# [What the exercise asks]
Retype every entry below without altering anything.

# [Dataset records]
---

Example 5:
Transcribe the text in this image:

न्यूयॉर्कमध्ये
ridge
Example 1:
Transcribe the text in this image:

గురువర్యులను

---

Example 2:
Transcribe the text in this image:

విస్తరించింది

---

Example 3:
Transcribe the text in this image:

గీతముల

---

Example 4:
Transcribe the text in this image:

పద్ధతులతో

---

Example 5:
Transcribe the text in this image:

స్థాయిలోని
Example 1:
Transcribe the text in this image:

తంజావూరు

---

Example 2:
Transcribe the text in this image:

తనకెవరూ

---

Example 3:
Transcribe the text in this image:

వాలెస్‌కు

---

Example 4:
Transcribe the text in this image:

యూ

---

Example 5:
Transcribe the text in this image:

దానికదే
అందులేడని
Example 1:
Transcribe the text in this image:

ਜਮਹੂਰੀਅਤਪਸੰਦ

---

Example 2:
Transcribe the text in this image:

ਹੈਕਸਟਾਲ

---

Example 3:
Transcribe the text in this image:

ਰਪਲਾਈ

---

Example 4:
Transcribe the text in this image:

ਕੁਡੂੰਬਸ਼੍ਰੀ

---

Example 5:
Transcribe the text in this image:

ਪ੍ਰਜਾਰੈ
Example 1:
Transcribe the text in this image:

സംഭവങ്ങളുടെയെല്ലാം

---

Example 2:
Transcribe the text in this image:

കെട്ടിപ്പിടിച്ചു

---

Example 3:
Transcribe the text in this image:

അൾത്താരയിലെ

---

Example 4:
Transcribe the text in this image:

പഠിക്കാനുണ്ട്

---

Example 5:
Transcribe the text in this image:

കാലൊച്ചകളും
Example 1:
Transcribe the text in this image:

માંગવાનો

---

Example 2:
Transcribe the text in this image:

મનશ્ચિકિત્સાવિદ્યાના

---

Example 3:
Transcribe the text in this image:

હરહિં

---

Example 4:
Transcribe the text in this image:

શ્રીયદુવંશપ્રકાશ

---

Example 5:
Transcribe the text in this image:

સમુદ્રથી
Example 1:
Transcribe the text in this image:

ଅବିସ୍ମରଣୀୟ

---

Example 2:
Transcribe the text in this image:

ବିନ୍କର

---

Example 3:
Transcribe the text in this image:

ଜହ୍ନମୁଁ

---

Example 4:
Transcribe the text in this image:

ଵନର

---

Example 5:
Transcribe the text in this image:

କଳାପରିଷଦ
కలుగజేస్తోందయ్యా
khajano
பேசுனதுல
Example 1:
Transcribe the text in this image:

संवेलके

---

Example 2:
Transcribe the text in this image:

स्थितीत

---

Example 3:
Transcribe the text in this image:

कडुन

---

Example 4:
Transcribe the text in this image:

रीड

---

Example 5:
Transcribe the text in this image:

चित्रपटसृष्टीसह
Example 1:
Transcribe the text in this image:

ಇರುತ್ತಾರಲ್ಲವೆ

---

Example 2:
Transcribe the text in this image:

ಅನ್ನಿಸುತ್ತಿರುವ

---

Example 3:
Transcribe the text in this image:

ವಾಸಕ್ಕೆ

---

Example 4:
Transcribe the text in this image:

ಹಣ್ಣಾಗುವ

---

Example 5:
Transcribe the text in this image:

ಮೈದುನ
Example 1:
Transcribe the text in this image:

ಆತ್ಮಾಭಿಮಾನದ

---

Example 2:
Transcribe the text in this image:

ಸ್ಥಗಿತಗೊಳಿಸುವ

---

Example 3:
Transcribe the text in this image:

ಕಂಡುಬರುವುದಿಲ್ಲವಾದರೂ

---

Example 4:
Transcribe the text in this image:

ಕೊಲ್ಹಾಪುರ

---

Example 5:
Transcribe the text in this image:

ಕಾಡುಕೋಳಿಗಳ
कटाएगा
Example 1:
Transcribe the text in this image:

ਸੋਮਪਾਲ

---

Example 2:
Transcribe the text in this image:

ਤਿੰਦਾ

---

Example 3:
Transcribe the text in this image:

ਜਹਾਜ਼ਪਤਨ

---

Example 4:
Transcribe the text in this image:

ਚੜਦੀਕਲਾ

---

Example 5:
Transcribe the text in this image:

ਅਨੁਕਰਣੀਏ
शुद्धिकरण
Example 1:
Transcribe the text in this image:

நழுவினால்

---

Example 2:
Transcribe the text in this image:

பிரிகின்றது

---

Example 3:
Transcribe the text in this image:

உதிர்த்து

# [Problem solution]
---

Example 5:
Transcribe the text in this image:

न्यूयॉर्कमध्ये
ridge
Example 1:
Transcribe the text in this image:

గురువర్యులను

---

Example 2:
Transcribe the text in this image:

విస్తరించింది

---

Example 3:
Transcribe the text in this image:

గీతముల

---

Example 4:
Transcribe the text in this image:

పద్ధతులతో

---

Example 5:
Transcribe the text in this image:

స్థాయిలోని
Example 1:
Transcribe the text in this image:

తంజావూరు

---

Example 2:
Transcribe the text in this image:

తనకెవరూ

---

Example 3:
Transcribe the text in this image:

వాలెస్‌కు

---

Example 4:
Transcribe the text in this image:

యూ

---

Example 5:
Transcribe the text in this image:

దానికదే
అందులేడని
Example 1:
Transcribe the text in this image:

ਜਮਹੂਰੀਅਤਪਸੰਦ

---

Example 2:
Transcribe the text in this image:

ਹੈਕਸਟਾਲ

---

Example 3:
Transcribe the text in this image:

ਰਪਲਾਈ

---

Example 4:
Transcribe the text in this image:

ਕੁਡੂੰਬਸ਼੍ਰੀ

---

Example 5:
Transcribe the text in this image:

ਪ੍ਰਜਾਰੈ
Example 1:
Transcribe the text in this image:

സംഭവങ്ങളുടെയെല്ലാം

---

Example 2:
Transcribe the text in this image:

കെട്ടിപ്പിടിച്ചു

---

Example 3:
Transcribe the text in this image:

അൾത്താരയിലെ

---

Example 4:
Transcribe the text in this image:

പഠിക്കാനുണ്ട്

---

Example 5:
Transcribe the text in this image:

കാലൊച്ചകളും
Example 1:
Transcribe the text in this image:

માંગવાનો

---

Example 2:
Transcribe the text in this image:

મનશ્ચિકિત્સાવિદ્યાના

---

Example 3:
Transcribe the text in this image:

હરહિં

---

Example 4:
Transcribe the text in this image:

શ્રીયદુવંશપ્રકાશ

---

Example 5:
Transcribe the text in this image:

સમુદ્રથી
Example 1:
Transcribe the text in this image:

ଅବିସ୍ମରଣୀୟ

---

Example 2:
Transcribe the text in this image:

ବିନ୍କର

---

Example 3:
Transcribe the text in this image:

ଜହ୍ନମୁଁ

---

Example 4:
Transcribe the text in this image:

ଵନର

---

Example 5:
Transcribe the text in this image:

କଳାପରିଷଦ
కలుగజేస్తోందయ్యా
khajano
பேசுனதுல
Example 1:
Transcribe the text in this image:

संवेलके

---

Example 2:
Transcribe the text in this image:

स्थितीत

---

Example 3:
Transcribe the text in this image:

कडुन

---

Example 4:
Transcribe the text in this image:

रीड

---

Example 5:
Transcribe the text in this image:

चित्रपटसृष्टीसह
Example 1:
Transcribe the text in this image:

ಇರುತ್ತಾರಲ್ಲವೆ

---

Example 2:
Transcribe the text in this image:

ಅನ್ನಿಸುತ್ತಿರುವ

---

Example 3:
Transcribe the text in this image:

ವಾಸಕ್ಕೆ

---

Example 4:
Transcribe the text in this image:

ಹಣ್ಣಾಗುವ

---

Example 5:
Transcribe the text in this image:

ಮೈದುನ
Example 1:
Transcribe the text in this image:

ಆತ್ಮಾಭಿಮಾನದ

---

Example 2:
Transcribe the text in this image:

ಸ್ಥಗಿತಗೊಳಿಸುವ

---

Example 3:
Transcribe the text in this image:

ಕಂಡುಬರುವುದಿಲ್ಲವಾದರೂ

---

Example 4:
Transcribe the text in this image:

ಕೊಲ್ಹಾಪುರ

---

Example 5:
Transcribe the text in this image:

ಕಾಡುಕೋಳಿಗಳ
कटाएगा
Example 1:
Transcribe the text in this image:

ਸੋਮਪਾਲ

---

Example 2:
Transcribe the text in this image:

ਤਿੰਦਾ

---

Example 3:
Transcribe the text in this image:

ਜਹਾਜ਼ਪਤਨ

---

Example 4:
Transcribe the text in this image:

ਚੜਦੀਕਲਾ

---

Example 5:
Transcribe the text in this image:

ਅਨੁਕਰਣੀਏ
शुद्धिकरण
Example 1:
Transcribe the text in this image:

நழுவினால்

---

Example 2:
Transcribe the text in this image:

பிரிகின்றது

---

Example 3:
Transcribe the text in this image:

உதிர்த்து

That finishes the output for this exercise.